AdaMod method restricts the adaptive learning rates with adaptive and momental upper bounds. The dynamic learning rate bounds are based on the exponential moving averages of the adaptive learning rates themselves, which smooth out unexpected large learning rates and stabilize the training of deep neural networks.

https://raw.githubusercontent.com/jettify/pytorch-optimizer/master/docs/rastrigin_AdaMod.png https://raw.githubusercontent.com/jettify/pytorch-optimizer/master/docs/rosenbrock_AdaMod.png
import torch_optimizer as optim

# model = ...
optimizer = optim.AdaMod(
    m.parameters(),
    lr= 1e-3,
    betas=(0.9, 0.999),
    beta3=0.999,
    eps=1e-8,
    weight_decay=0,
)
optimizer.step()

Paper: An Adaptive and Momental Bound Method for Stochastic Learning. (2019) [https://arxiv.org/abs/1910.12249]

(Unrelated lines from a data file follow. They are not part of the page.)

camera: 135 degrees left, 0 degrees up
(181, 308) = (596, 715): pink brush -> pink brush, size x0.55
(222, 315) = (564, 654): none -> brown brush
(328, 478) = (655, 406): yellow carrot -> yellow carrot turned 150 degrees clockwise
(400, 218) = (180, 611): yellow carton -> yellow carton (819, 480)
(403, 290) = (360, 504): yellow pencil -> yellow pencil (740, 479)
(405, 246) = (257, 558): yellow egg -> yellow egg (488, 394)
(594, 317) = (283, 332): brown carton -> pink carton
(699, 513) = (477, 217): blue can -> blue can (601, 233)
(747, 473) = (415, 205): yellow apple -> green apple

Reference Code: https://github.com/lancopku/AdaMod

DiffGrad

Optimizer based on the difference between the present and the immediate past gradient, the step size is adjusted for each parameter in such a way that it should have a larger step size for faster gradient changing parameters and a lower step size for lower gradient changing parameters.

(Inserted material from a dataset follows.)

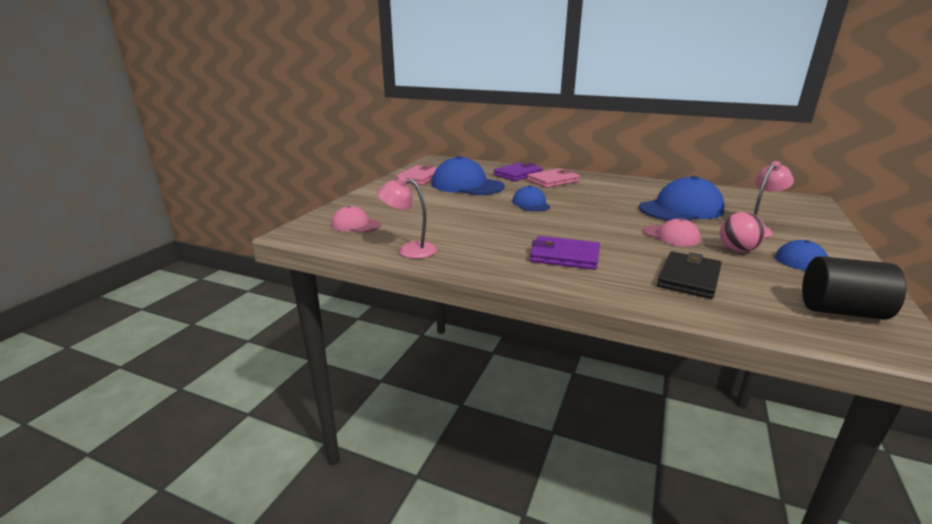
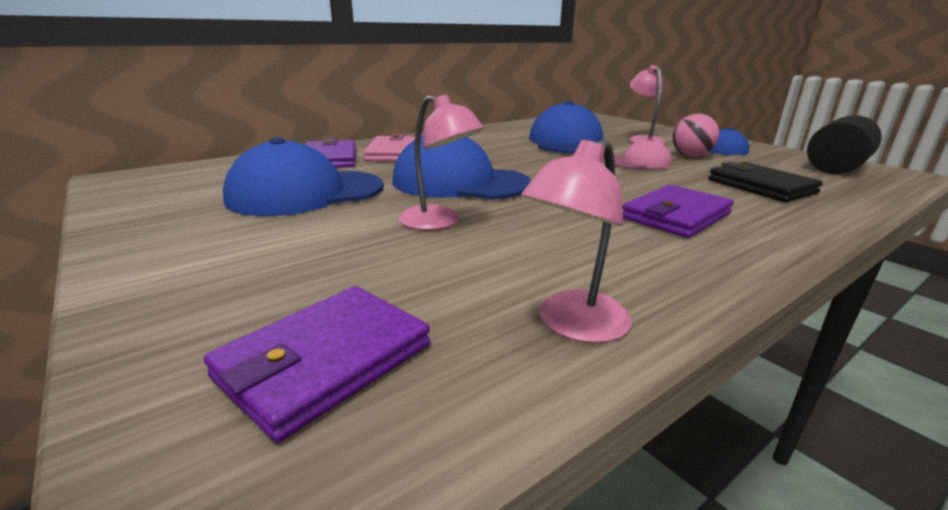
camera: 60 degrees left, 0 degrees up
(355, 225) = (324, 361): pink cap -> purple wallet
(419, 178) = (178, 213): pink wallet -> none
(471, 213) = (439, 222): none -> pink lamp
(531, 204) = (460, 182): blue cap -> blue cap, size x1.84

https://raw.githubusercontent.com/jettify/pytorch-optimizer/master/docs/rastrigin_DiffGrad.png https://raw.githubusercontent.com/jettify/pytorch-optimizer/master/docs/rosenbrock_DiffGrad.png
import torch_optimizer as optim

# model = ...
optimizer = optim.DiffGrad(
    m.parameters(),
    lr= 1e-3,
    betas=(0.9, 0.999),
    eps=1e-8,
    weight_decay=0,
)
optimizer.step()

Paper: diffGrad: An Optimization Method for Convolutional Neural Networks. (2019) [https://arxiv.org/abs/1909.11015]

Reference Code: https://github.com/shivram1987/diffGrad

Lamb

https://raw.githubusercontent.com/jettify/pytorch-optimizer/master/docs/rastrigin_Lamb.png https://raw.githubusercontent.com/jettify/pytorch-optimizer/master/docs/rosenbrock_Lamb.png
import torch_optimizer as optim

# model = ...
optimizer = optim.Lamb(
    m.parameters(),
    lr= 1e-3,
    betas=(0.9, 0.999),
    eps=1e-8,
    weight_decay=0,
)
optimizer.step()

Paper: Large Batch Optimization for Deep Learning: Training BERT in 76 minutes (2019) [https://arxiv.org/abs/1904.00962]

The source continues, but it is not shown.